The court’s decision clarifies an important but previously uncertain area of Delaware law pertaining to officers’ fiduciary duties. Boards and officers will undoubtedly consider the implications of this decision within their own organizations—including with regard to employment agreements and the protections available to officers, such as the indemnification of officers by corporations and directors’ and officers’ insurance. Delaware corporations could begin to see more claims against officers for breach of their oversight responsibilities, much as we have seen against directors in recent years. That said, corporations and their counsel may take some comfort in the court’s determination that “bad faith” is required, rather than a lesser negligence standard. We also expect that there could be further development in the law pertaining to when stockholders can bring these claims, as compared to boards of directors, who generally control claims alleging harm to the corporation. Where a stockholder seeks to bring such an action, it will still need to show that the board is disabled from considering a litigation demand. There will be conversation about this case in the months ahead, and we will monitor any appeals.


[1] 698 A.2d 959 (Del. Ch. 1996).

[2] See Gantler v. Stephens, 965 A.2d 695, 709 (Del. 2009). 

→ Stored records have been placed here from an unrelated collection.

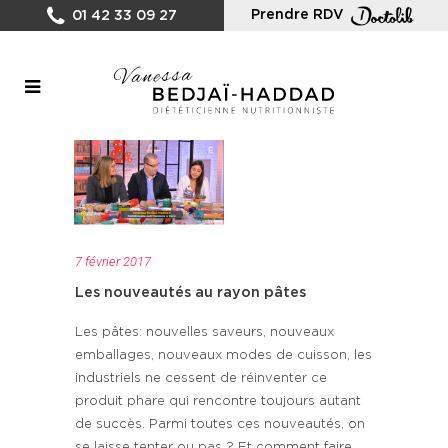
Prendre RDV
01 42 33 09 27
7 février 2017
Les nouveautés au rayon pâtes
Les pâtes: nouvelles saveurs, nouveaux
emballages, nouveaux modes de cuisson, les
industriels ne cessent de réinventer ce
produit phare qui rencontre toujours autant
de succès. Parmi toutes ces nouveautés, on
se laisse tenter ou pas ? Et comment faire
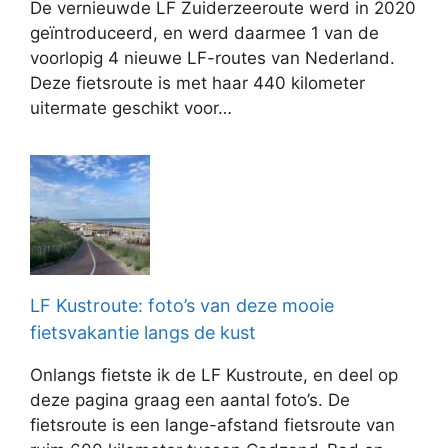
De vernieuwde LF Zuiderzeeroute werd in 2020
geïntroduceerd, en werd daarmee 1 van de
voorlopig 4 nieuwe LF-routes van Nederland.
Deze fietsroute is met haar 440 kilometer
uitermate geschikt voor…
LF Kustroute: foto’s van deze mooie
fietsvakantie langs de kust
Onlangs fietste ik de LF Kustroute, en deel op
deze pagina graag een aantal foto’s. De
fietsroute is een lange-afstand fietsroute van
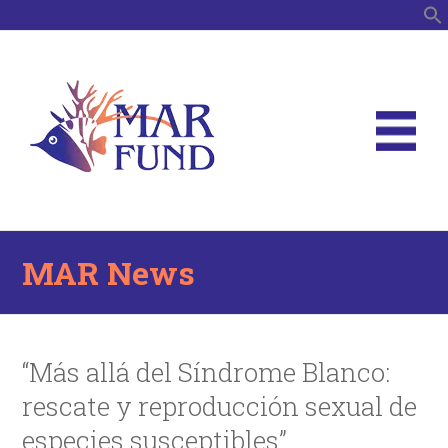
S
MAR News
“Más allá del Síndrome Blanco:
rescate y reproducción sexual de
especies susceptibles”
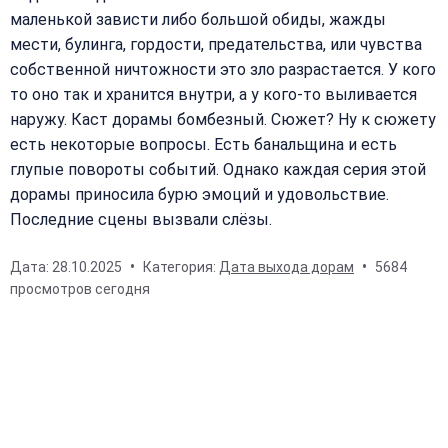
маленькой зависти либо большой обиды, жажды
мести, булинга, гордости, предательства, или чувства
собственной ничтожности это зло разрастается. У кого
то оно так и хранится внутри, а у кого-то выливается
наружу. Каст дорамы бомбезный. Сюжет? Ну к сюжету
есть некоторые вопросы. Есть банальщина и есть
глупые повороты событий. Однако каждая серия этой
дорамы приносила бурю эмоций и удовольствие.
Последние сцены вызвали слёзы.
Дата:
28.10.2025
Категория:
Дата выхода дорам
5684
просмотров сегодня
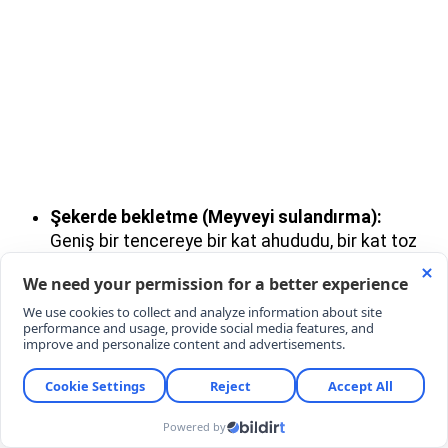
Şekerde bekletme (Meyveyi sulandırma):
Geniş bir tencereye bir kat ahududu, bir kat toz
şeker olacak şekilde malzemeleri dizin.
Tencerenin kapağını kapatıp meyvelerin kendi
suyunu salması için en az 4-5 saat (tercihen bir
gece) bekletin.
Pişirme aşaması:
Kendi suyuyla sulanan
tencereyi orta ateşe alın. Kaynamaya
başlayınca ocağın altını kısın. Çıkan köpükleri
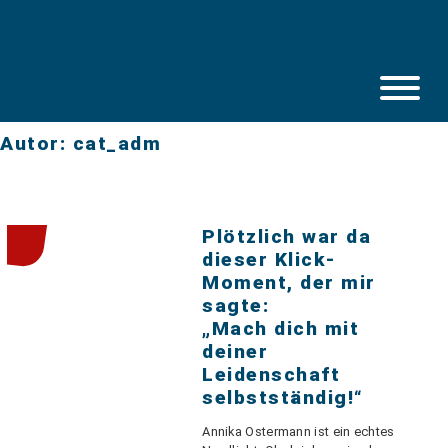
Skip
to
content
Autor:
cat_adm
Plötzlich war da
dieser Klick-
Moment, der mir
sagte:
„Mach dich mit
deiner
Leidenschaft
selbstständig!“
Annika Ostermann ist ein echtes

[3] Note that the Delaware General Corporation Law was amended effective August 1, 2022, to permit corporations to include provisions in their certificate of incorporations to exculpate officers from personal liability for monetary damages in certain types of breach of fiduciary duty claims—but not derivative claims. Because the McDonald’s case involved derivative claims, the new protection available to officers would not apply to such claims.